Sixth, the images of the Harriers operating off of the Kearsarge raised another prospect of capabilities and changes. Some 16 Harriers operated off of the large deck amphibious ship, in an approach which was very un-ARG like. Normally, the Navy and Marine team operates in three ship formations called Amphibious Ready Groups with a Marine Expeditionary Unit or MEU onboard. This exercise worked at a much more aggregated level with many more ships.
The Harriers based on the USS Kearsarge worked closely with land-based air to provide for a significant air combat capability to shape the battlespace. This model can be followed immediately in the Middle East with Arab, Israeli or western air forces deployed temporarily on Arab soil.
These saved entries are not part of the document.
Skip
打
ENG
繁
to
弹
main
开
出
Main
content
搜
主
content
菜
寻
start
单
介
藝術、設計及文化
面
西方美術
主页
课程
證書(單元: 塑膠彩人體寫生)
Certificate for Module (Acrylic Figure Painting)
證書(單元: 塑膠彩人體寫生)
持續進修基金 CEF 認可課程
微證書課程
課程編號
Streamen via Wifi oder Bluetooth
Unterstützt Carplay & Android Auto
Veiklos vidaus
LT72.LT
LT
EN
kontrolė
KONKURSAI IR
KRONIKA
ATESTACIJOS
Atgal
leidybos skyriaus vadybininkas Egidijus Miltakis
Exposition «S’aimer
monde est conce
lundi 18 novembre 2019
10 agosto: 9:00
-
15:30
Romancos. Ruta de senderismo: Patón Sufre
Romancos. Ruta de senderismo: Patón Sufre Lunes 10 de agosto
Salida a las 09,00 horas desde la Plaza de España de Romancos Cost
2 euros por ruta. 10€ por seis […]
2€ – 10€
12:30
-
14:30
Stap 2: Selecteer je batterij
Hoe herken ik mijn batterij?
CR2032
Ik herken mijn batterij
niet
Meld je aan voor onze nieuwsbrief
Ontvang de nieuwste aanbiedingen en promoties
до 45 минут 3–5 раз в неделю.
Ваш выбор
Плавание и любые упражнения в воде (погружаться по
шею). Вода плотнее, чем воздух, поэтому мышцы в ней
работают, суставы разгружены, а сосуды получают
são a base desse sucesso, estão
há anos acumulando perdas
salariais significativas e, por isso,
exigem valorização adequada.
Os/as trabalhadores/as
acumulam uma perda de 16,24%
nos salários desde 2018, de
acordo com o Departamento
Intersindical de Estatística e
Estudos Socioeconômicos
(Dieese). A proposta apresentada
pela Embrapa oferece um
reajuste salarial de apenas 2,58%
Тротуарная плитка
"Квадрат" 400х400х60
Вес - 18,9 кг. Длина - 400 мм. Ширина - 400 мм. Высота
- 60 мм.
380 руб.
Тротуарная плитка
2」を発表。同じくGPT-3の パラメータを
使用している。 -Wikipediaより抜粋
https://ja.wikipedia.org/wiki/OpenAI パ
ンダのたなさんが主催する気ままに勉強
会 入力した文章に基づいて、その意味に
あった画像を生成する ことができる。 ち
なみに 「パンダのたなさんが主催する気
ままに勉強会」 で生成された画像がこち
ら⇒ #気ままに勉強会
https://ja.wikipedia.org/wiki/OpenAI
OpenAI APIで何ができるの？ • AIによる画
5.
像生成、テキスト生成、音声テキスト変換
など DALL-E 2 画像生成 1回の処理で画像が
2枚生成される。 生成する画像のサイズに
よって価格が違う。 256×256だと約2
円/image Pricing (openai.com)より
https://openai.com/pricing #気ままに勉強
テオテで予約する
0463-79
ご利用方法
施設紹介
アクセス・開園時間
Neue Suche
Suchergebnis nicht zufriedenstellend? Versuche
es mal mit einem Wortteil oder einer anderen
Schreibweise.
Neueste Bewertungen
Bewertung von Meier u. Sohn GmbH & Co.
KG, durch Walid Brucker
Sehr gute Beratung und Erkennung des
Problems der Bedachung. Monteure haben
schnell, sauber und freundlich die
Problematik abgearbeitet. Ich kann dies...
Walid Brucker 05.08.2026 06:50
The point is that the organizer of the spear is on the sea-base. This capability can be conjoined with the various air combat centers extant or being developed in the region.
Seventh, the MV-22 landed on a T-AKE ship. This means that this new aviation asset can connect supply ships with combat ships to potentially allow a much more efficient use of the combat ships.
What this in turn means is that by building more of these new supply ships, the combat power of the fleet can be enhanced, and the Navy-Marine Corps team get its combat ship numbers up. This is not a substitute for adding new amphibious ships to the fleet. But with the new approach and new concepts of operations the combat capabilities can become extended and more sustained. It is about sustainable maneuver warfare from the sea. And the new VM-22 T-AKE combination is a potential war winner.
Finally, one could focus on various capabilities to deal with asymmetrical threats. A clear message from the past decade is that one needs to define, respond and anticipate asymmetrical threats. The images of various assets dealing with the counter-mine threat, whether they be French special forces or SEALS in the water, the Canadian counter mine vessel, the riverine forces, or the mammal insertion from the virtual engagement of West Coast USN teams were prevalent and clear. A seabase will not survive if the asymmetric threats are not taken into account.
In short, re-shaping maneuver warfare from the sea by encompassing allied and US land-based air and other support and strike capabilities is a crucial element of the way ahead.
New uses of the sea base, new capabilities deployed from the sea base will allow the U.S. and its allies to deploy scalable forces and to shape a force appropriate to the mission. An economy of force approach can be shaped to ensure that mission and forces match, but, with scalability, other capabilities can augment the force to ensure mission success.